Is it painted or stained? Sounds like you've already found your method since you can't power wash or chemically strip. A big floor sander should take it down evenly. You'll need a belt sander for the edges though. You'll want to go across the entire deck and either run in the screws a bit more or countersink any nails. Unless its screwed from below. Just if the sander reveals any fasteners it will shred the sanding disc and maybe wreck the pad holding it.


----------



## Jokarva (Jan 17, 2010)

http://doverprojects.blogspot.com/2009/04/refinishing-pressure-treated-deck.html

This guy did what you want to do, his deck looks pretty good.

We sanded our deck, floor sander on deck floor and orbital on rails. Spindles were replaced. Still splotches of the old paint/stain, but it looks much better.

We used respirators and goggles during the sanding. It was a lot of work but it was worth it.


----------



## kaitala (Mar 24, 2011)

Check out a product called "Deck Restore" at home Depot. I haven't used it yet, but will on my mom's old tired deck. It coats with a rubbery type coating, like a rhino liner. You can custom-tint it any color, and it fills in gaps, cracks, etc. I'm guessing scraping off the old peely paint would be your prep work. Nice, too, is that it will be soft on the feet, no splinters, and provide traction when wet.


----------



## Maverick_mg (Mar 11, 2010)

I do a lot of painting and have done and been asked to do decks in the past. There is a striper by jomax that is easy to use and it breaks down in the ground. it would be the easiest because deck stain doesn't work like wood stain, so even if you sand it, it might not remove all of the stain. Deck stain soaks into the wood so even if the decks looks crapy, it could still be "protected". Power washing is one of the worst things you can do to you deck cause it kill the surface of the wood and wont hold a stain for very long.
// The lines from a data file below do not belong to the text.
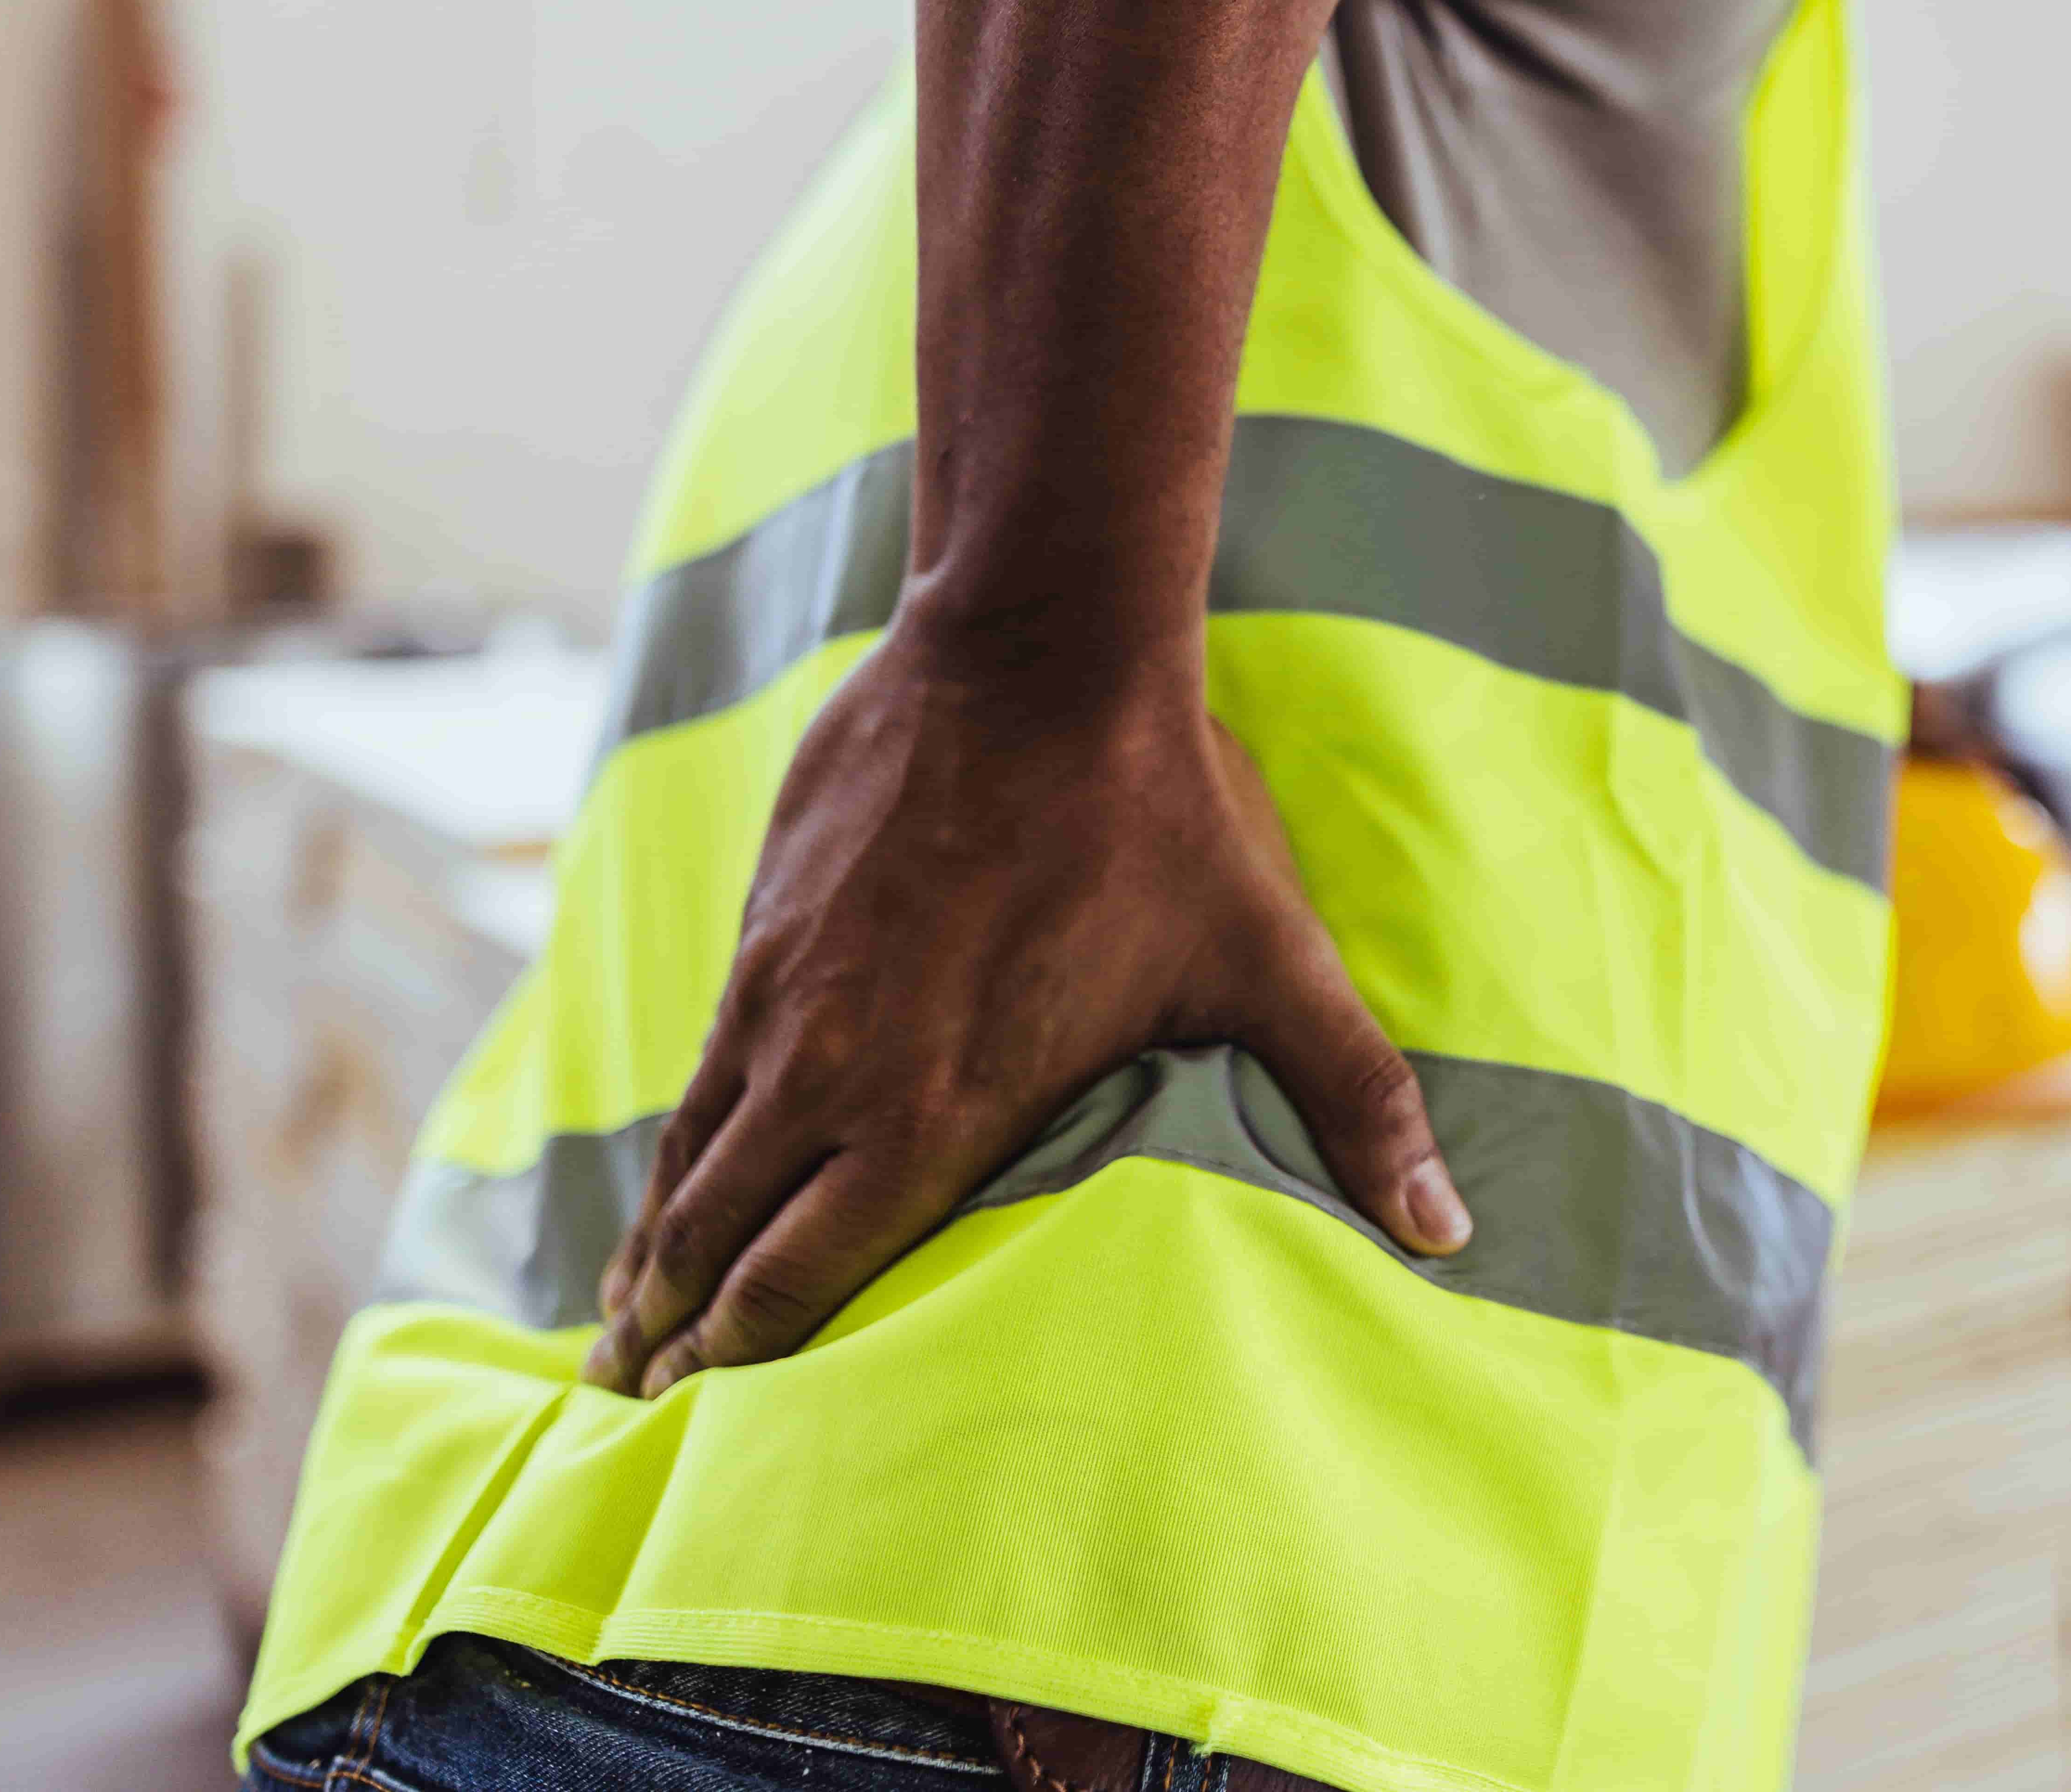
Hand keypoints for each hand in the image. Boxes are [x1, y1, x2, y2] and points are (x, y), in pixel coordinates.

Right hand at [580, 623, 1469, 1398]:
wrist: (1041, 652)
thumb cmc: (1162, 813)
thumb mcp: (1274, 964)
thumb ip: (1356, 1106)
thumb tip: (1452, 1228)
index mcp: (940, 1107)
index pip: (809, 1273)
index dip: (748, 1358)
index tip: (704, 1418)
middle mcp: (838, 1068)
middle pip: (725, 1235)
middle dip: (673, 1331)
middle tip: (631, 1404)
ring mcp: (785, 996)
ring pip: (692, 1157)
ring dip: (652, 1249)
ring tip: (618, 1326)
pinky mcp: (765, 930)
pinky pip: (697, 1070)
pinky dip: (669, 1145)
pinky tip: (662, 1178)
Thats why some people end up staining their decks every year. If you poor a little water on you deck and it beads up, then the deck is still "protected" and wont take a stain. Strip the deck and then look at the surface of the wood. If it looks like the end of paint brush it should be sanded before you stain it. I use the cabot stains and have had good luck with them. Also most deck stains do not want you to do more then one coat so read the back of the can. When you get more then one coat on then you could have issues with it drying. It could stay tacky or peel of by next year. Hope this helps, sorry its so long


----------



## barnyardgal (Sep 21, 2009)

I second what Ross said about renting a sander if you don't have one...I have a friend who sanded the deck then restained it and it looks like new...it don't take as long as ya think to sand one either,of course depending on how big the deck it..his was 16 x 30 times 2 on both sides of the house..


----------